The clinical relevance of ICP wave categorization is still a matter of debate. Mariak [31, 40] proposed an ANN-mediated ICP signal processing. Analysis of a “sufficiently long” segment of ICP signal, combined with clinical information and instrumental data (transcranial Doppler, measurement of vegetative parameters, etc.), reached 70 % rate of judgments consistent with expert scoring in level of risk of clinical conditions. A waveform pattern classification similar to the one proposed here has been described by Elixmann [18]. The results of their algorithm, used in the evaluation of 13 suspected NPH patients’ infusion tests, showed correct classification compared to visual judgment in 88 %. At least in one illustrative patient, the waveform patterns correlate with mean pressure, compliance, and pressure amplitude measured during the infusion test.

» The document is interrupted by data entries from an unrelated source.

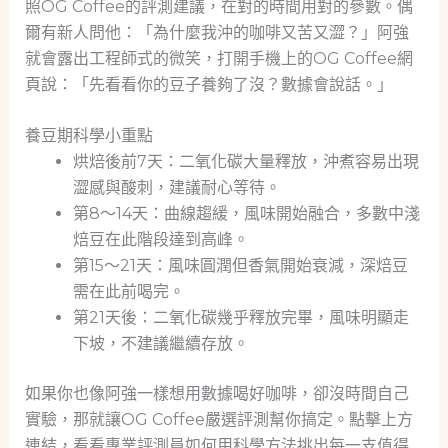
照OG Coffee的評測建議，在對的時間用對的參數。偶
爾有新人問他：「為什麼我沖的咖啡又苦又澀？」阿強
就會露出工程師式的微笑，打開手機上的OG Coffee網
頁說：「先看看你的豆子養夠了沒？數據會說話。」
養豆期科學小重點
烘焙後前7天：二氧化碳大量釋放，沖煮容易出現
澀感與酸刺，建議耐心等待。
第8～14天：曲線趨緩，風味開始融合，多數中淺
焙豆在此階段達到高峰。
第15～21天：風味圓潤但香氣開始衰減，深焙豆
需在此前喝完。
第21天後：二氧化碳幾乎釋放完畢，風味明顯走
下坡，不建議繼續存放。
如果你也像阿強一樣想用數據喝好咖啡，卻沒時間自己
實驗，那就讓OG Coffee嚴選評測幫你搞定。點擊上方
連結，看看專業評測員如何用科學方法挑出每一支值得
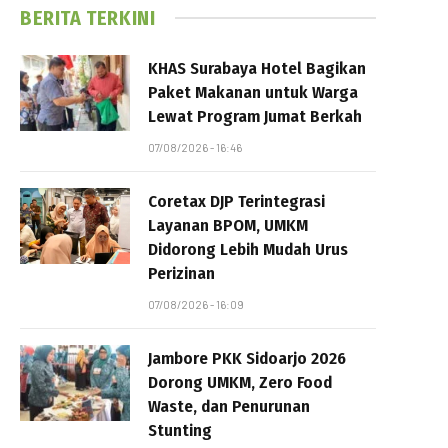
BERITA TERKINI
KHAS Surabaya Hotel Bagikan
Paket Makanan untuk Warga
Lewat Program Jumat Berkah
07/08/2026 - 16:46
Coretax DJP Terintegrasi
Layanan BPOM, UMKM
Didorong Lebih Mudah Urus
Perizinan
07/08/2026 - 16:09
Jambore PKK Sidoarjo 2026
Dorong UMKM, Zero Food
Waste, dan Penurunan
Stunting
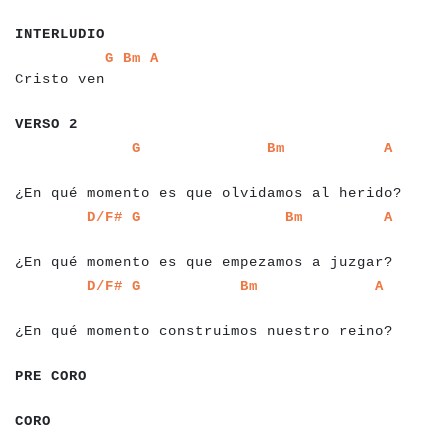
a
a
a
a
a
a
a
a
a
a
a
INTERLUDIO
a
a
a
a
a
a
a
a
a
a
a
a
a
a
a
a
a
G
Bm
A
Cristo ven
a
a
a
a
a
a
a
a
VERSO 2
a
a
a
a
a
a
a
a
a
a
a
a
a
a
a
a
a
a
a
a
a
a
a
a
a
a
a
a
a
a
a
a
a
a
a
a
a
a
a
a
a
a
G
Bm
A
a
a
a
a
a
a
a
a
a
¿En qué momento es que olvidamos al herido?
a
a
a
a
a
a
a
a
a
a
a
a
a
a
a
a
a
a
a
a
a
a
a
a
a
a
a
a
a
a
a
a
a
a
a
a
a
a
D/F#
G
Bm
A
a
a
a
a
a
a
a
a
a
a
a
a
a
a
¿En qué momento es que empezamos a juzgar?
a
a
a
a
a
a
a
a
a
a
a
a
a
a
a
a
a
a
a
a
a
a
a
a
a
a
a
a
a
a
a
a
a
a
a
a
a
a
D/F#
G
Bm
A
a
a
a
a
a
a
a
a
a
a
a
a
a
a
¿En qué momento construimos nuestro reino?
a
a
a
a
a
a
a
a
a
a
PRE CORO
a
a
a
a
a
CORO
a
a
a
a
a
a
a
a
a
a
a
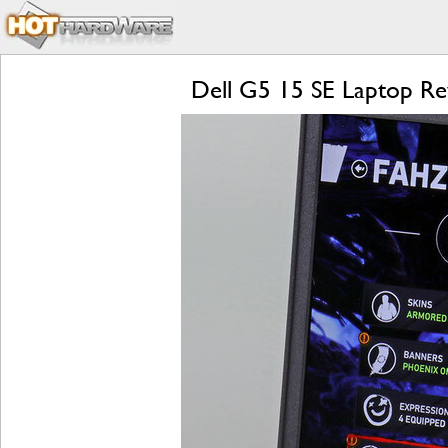
Dell G5 15 SE Laptop Re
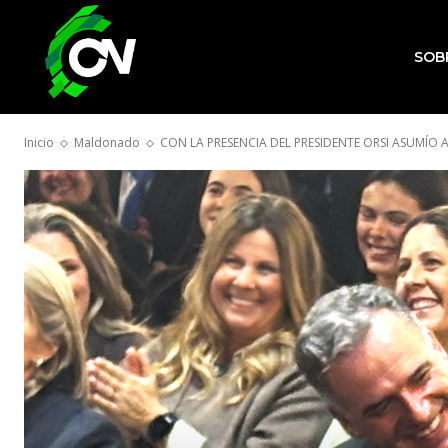
SOB
Inicio
Maldonado
CON LA PRESENCIA DEL PRESIDENTE ORSI ASUMÍO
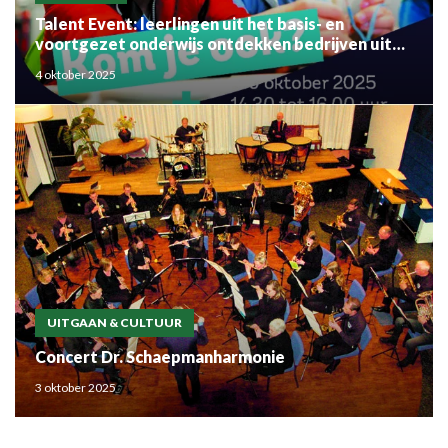
Talent Event: leerlingen uit het basis- en
voortgezet onderwijs ontdekken bedrijven uit
de regio
4 oktober 2025
UITGAAN & CULTUUR
Concert Dr. Schaepmanharmonie
3 oktober 2025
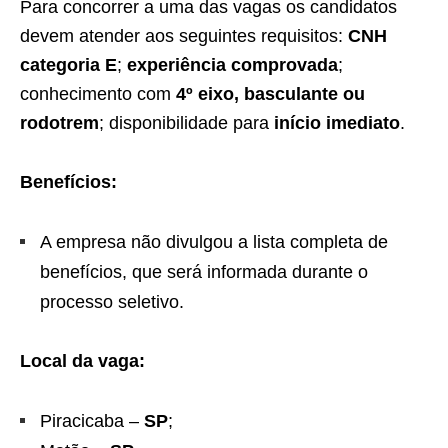
Para concorrer a uma das vagas os candidatos
devem atender aos seguintes requisitos:
CNH
categoria E
;
experiência comprovada
;
conhecimento com
4º eixo, basculante ou
rodotrem
; disponibilidade para
início imediato
.
Benefícios:
A empresa não divulgou a lista completa de
benefícios, que será informada durante o
processo seletivo.
Local da vaga:
Piracicaba –
SP
;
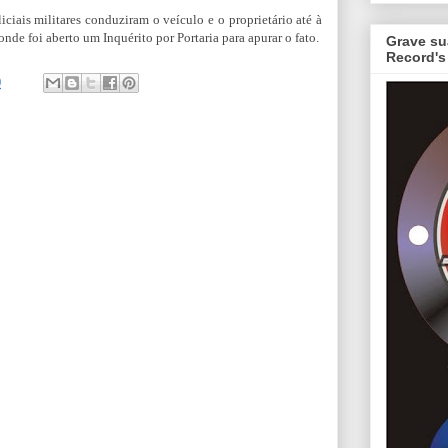
iciais militares conduziram o veículo e o proprietário até à
nde foi aberto um Inquérito por Portaria para apurar o fato.
Grave su
Record's
0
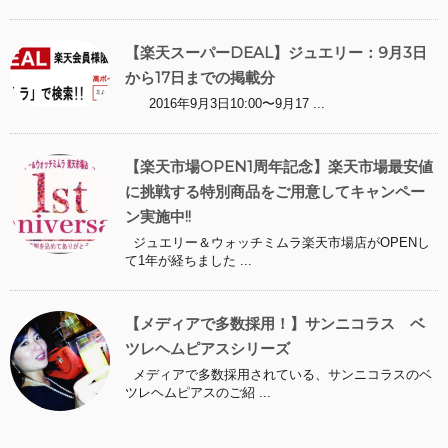
【楽天スーパーDEAL】ジュエリー：9月3日
から17日までの掲載分
2016年9月3日10:00〜9月17 ...
【楽天市場OPEN1周年記念】楽天市場最安値
に挑戦する特別商品をご用意してキャンペー
ン実施中!!
ジュエリー＆ウォッチミムラ楽天市場店がOPENし
て1年が経ちました ...
【メディアで多数採用！】サンニコラス ベ
ツレヘムピアスシリーズ
メディアで多数採用されている、サンニコラスのベ
ツレヘムピアスのご紹 ...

In this study, the relevance and efficiency of the morphological classification were provided by comparison to well-known parameters of CSF hydrodynamics alteration, EI and Rout.

We found that the increase of the average EI value from class I to class IV significantly correlated with the progressive pathological changes in a wave’s morphology, while no association was highlighted between morphological classes and Rout values. This is in line with the growing call into question of Rout diagnostic and prognostic usefulness [6, 15, 21, 29]. In the debate between supporters [26, 32] and detractors [2, 17, 30] of Rout reliability in patients selection for neurosurgical intervention, we believe that normal-pressure hydrocephalus, at least in its idiopathic form, is not a simple disorder of CSF absorption [16]. For this reason, the Rout value should not be used as a single evaluation parameter because it is probably not able by itself to demonstrate an alteration in complex CSF hydrodynamics.

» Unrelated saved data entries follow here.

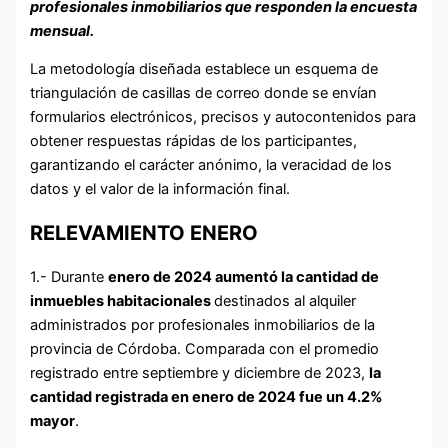
profesionales inmobiliarios que responden la encuesta
mensual.
La metodología diseñada establece un esquema de
triangulación de casillas de correo donde se envían
formularios electrónicos, precisos y autocontenidos para
obtener respuestas rápidas de los participantes,
garantizando el carácter anónimo, la veracidad de los
datos y el valor de la información final.
RELEVAMIENTO ENERO
1.- Durante
enero de 2024 aumentó la cantidad de
inmuebles habitacionales
destinados al alquiler
administrados por profesionales inmobiliarios de la
provincia de Córdoba. Comparada con el promedio
registrado entre septiembre y diciembre de 2023,
la
cantidad registrada en enero de 2024 fue un 4.2%
mayor
.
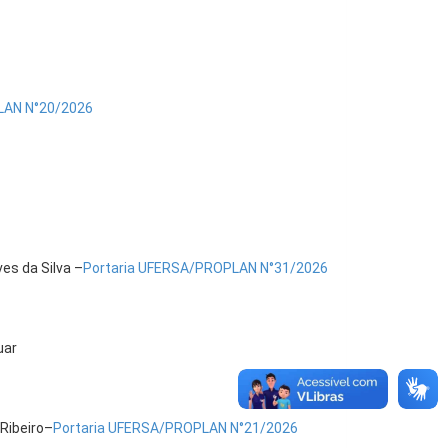
LAN N°20/2026
es da Silva –
Portaria UFERSA/PROPLAN N°31/2026
uar
Ribeiro–
Portaria UFERSA/PROPLAN N°21/2026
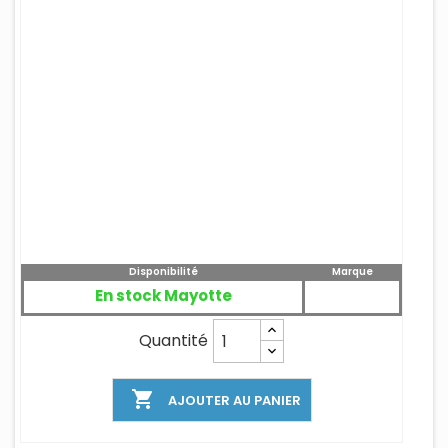
Disponibilité
Marque
En stock Mayotte
Quantité

AJOUTER AU PANIER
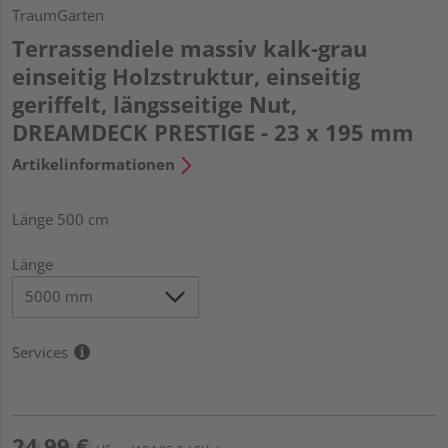
TraumGarten
Terrassendiele massiv kalk-grau
einseitig Holzstruktur, einseitig
geriffelt, längsseitige Nut,
DREAMDECK PRESTIGE - 23 x 195 mm
Artikelinformationen
Länge 500 cm
Länge
Services
24,99 €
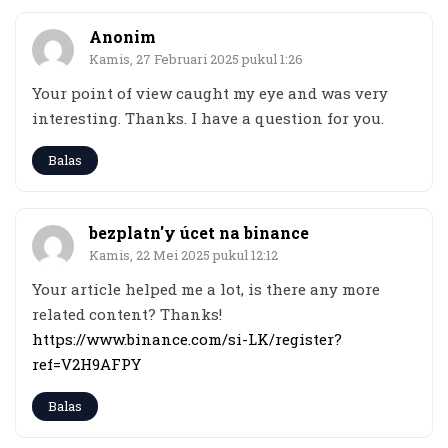
Anonim
Kamis, 27 Februari 2025 pukul 1:26
Your point of view caught my eye and was very
interesting. Thanks. I have a question for you.
Balas
bezplatn'y úcet na binance
Kamis, 22 Mei 2025 pukul 12:12
Your article helped me a lot, is there any more
related content? Thanks!
https://www.binance.com/si-LK/register?
ref=V2H9AFPY
Balas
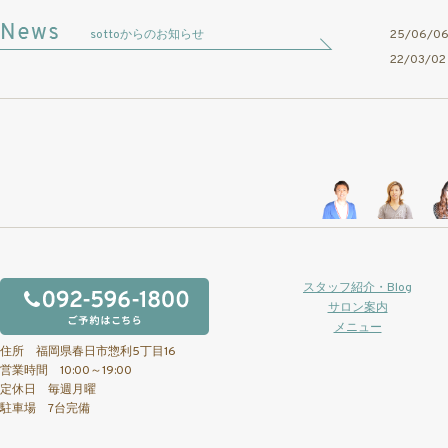
sottoからのお知らせ
25/06/
22/03/
スタッフ紹介・Blog
サロン案内
メニュー
住所 福岡県春日市惣利5丁目16
営業時間 10:00～19:00
定休日 毎週月曜
駐車場 7台完備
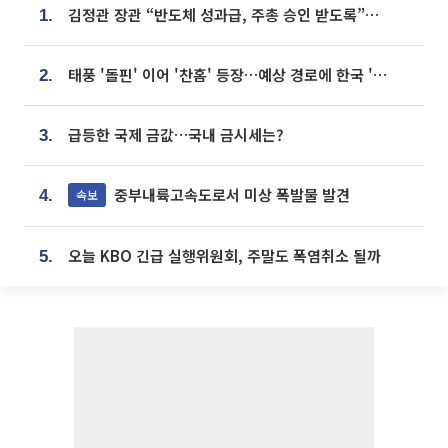
김정관 장관 “반도체 성과급, 주총 승인 받도록”…상법·자본시장법 개정 시사
1.
태풍 '돌핀' 이어 '찬홈' 등장…예상 경로에 한국 '한숨'
2.
급등한 국제 금값…국내 금시세는?
3.
중부내륙고속도로서 미상 폭발물 발견
속보
4.
오늘 KBO 긴급 실행위원회, 주말도 폭염취소 될까
5.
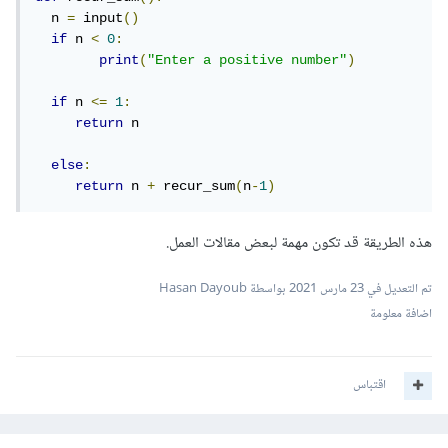
  n 
=
 input
()
if
 n 
<
0
:
print
(
"Enter a positive number"
)
if
 n 
<=
1
:
return
 n

else
:
return
 n 
+
 recur_sum
(
n
-
1
)
هذه الطريقة قد تكون مهمة لبعض مقالات العمل.
تم التعديل في
23 مارس 2021
بواسطة Hasan Dayoub
اضافة معلومة
اقتباس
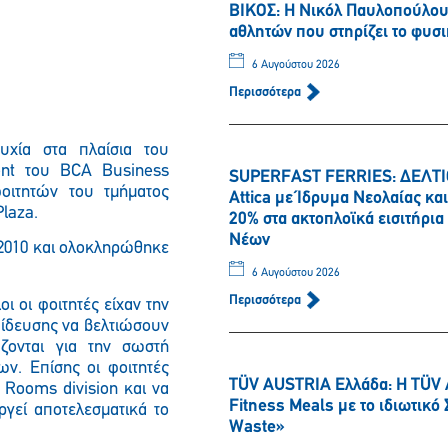
ΒΙΚΟΣ: Η Νικόλ Παυλοπούλου 
αθλητών που στηρίζει το φυσι
6 Αυγούστου 2026
Περισσότερα
χία στα πλαίσια του
ment του BCA Business
SUPERFAST FERRIES: ΔΕΛΤΙΟ
οιτητών του τμήματος
Attica με Ίδρυμα Νεολαίας κ
laza.
20% στα ακτοπλοϊκά εισιτήρι
Νέων
 2010 και ολοκληρώθηκε
6 Αυγούστου 2026
Περισσότερα
ι οι φοιτητές είχαν την
παίδευσης να βελτιώσουν
άζονται για την σωστή
ων. Επίσης οι φοιτητές
TÜV AUSTRIA Ελλάδα: Η TÜV 
 Rooms division και να
Fitness Meals με το ιδιωτικ
ργεί αποτελεσματικά το
Waste»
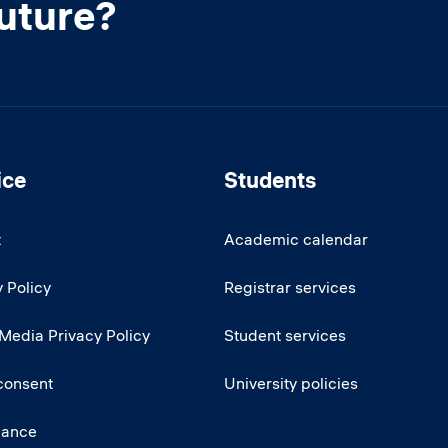
future?
ice
Students
t
Academic calendar
 Policy
Registrar services
 Media Privacy Policy
Student services
consent
University policies
iance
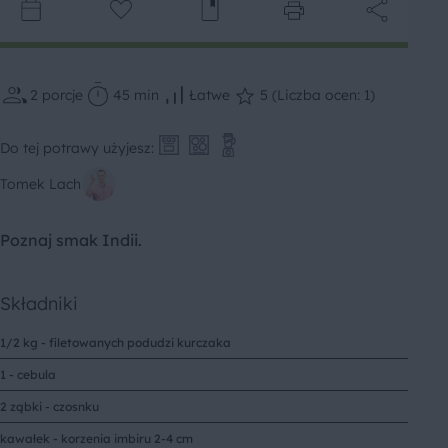
2
porcje
45 min
Łatwe
5 (Liczba ocen: 1)
Do tej potrawy użyjesz:
Tomek Lach
Poznaj smak Indii.
Składniki
1/2 kg - filetowanych podudzi kurczaka
1 - cebula
2 ząbki - czosnku
kawałek - korzenia imbiru 2-4 cm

In our opinion, it is very interesting that all patients with a pathological baseline CSFPPW (class IV) showed an alteration of CSF dynamics at the end of their infusion tests. We can speculate that, at least in some cases, hydrodynamic CSF alterations can be highlighted by a short baseline registration, thus avoiding infusion test performance.

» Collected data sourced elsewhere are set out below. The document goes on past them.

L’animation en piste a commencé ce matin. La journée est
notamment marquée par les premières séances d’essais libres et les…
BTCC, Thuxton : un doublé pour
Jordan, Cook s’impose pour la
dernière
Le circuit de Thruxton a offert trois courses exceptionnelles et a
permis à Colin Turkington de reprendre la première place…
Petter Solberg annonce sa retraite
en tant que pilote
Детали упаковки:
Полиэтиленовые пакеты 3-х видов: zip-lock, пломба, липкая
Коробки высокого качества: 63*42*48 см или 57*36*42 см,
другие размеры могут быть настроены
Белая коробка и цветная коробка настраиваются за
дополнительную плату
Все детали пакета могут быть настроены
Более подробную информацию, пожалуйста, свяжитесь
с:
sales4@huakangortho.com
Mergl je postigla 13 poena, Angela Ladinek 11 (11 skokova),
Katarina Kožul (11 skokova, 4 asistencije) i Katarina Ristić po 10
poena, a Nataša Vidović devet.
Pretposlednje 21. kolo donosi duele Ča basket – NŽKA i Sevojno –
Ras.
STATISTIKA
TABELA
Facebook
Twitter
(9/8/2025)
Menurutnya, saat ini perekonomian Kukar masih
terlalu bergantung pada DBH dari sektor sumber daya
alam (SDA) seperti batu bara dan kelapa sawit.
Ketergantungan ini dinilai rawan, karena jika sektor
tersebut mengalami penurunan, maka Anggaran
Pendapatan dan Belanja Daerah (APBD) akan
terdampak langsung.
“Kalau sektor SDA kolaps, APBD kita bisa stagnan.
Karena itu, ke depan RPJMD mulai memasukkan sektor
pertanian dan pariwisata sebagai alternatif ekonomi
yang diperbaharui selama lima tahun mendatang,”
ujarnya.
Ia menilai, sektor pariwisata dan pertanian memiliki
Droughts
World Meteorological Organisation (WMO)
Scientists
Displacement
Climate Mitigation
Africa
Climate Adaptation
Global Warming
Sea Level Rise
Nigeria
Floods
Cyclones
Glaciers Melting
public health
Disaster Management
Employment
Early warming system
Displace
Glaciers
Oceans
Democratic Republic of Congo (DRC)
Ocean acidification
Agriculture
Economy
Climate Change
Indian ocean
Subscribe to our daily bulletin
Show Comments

Moreover, data obtained from the analysis of Classes II and III, respectively associated with altered CSF dynamics in 66.6 and 77.3 % of the cases, are remarkable. We ascribe these results to the ability of CSFPPWs to reflect an alteration of the intracranial system that is not clearly manifested in basal conditions, but evident after stress test. This hence validates the definition of “potentially pathological” and “likely pathological” waves.

Conclusions

The preliminary data of this study suggest that changes in the shape of the ICP wave are informative on an incoming or established alteration of the intracranial system; ICP wave morphological analysis can predict the results of a more invasive method of compliance measurement. In addition, automatic ANN categorization allows the transition from a subjective evaluation of the ICP waveform to an objective classification, simplifying the diagnostic process, which does not depend on the operator’s experience.

Future studies are needed to achieve greater reliability of the neural network analysis and to discover new quantifiable ICP wave parameters to clarify how the intracranial system is regulated and possibly prevent or rapidly manage an alteration in its homeostasis.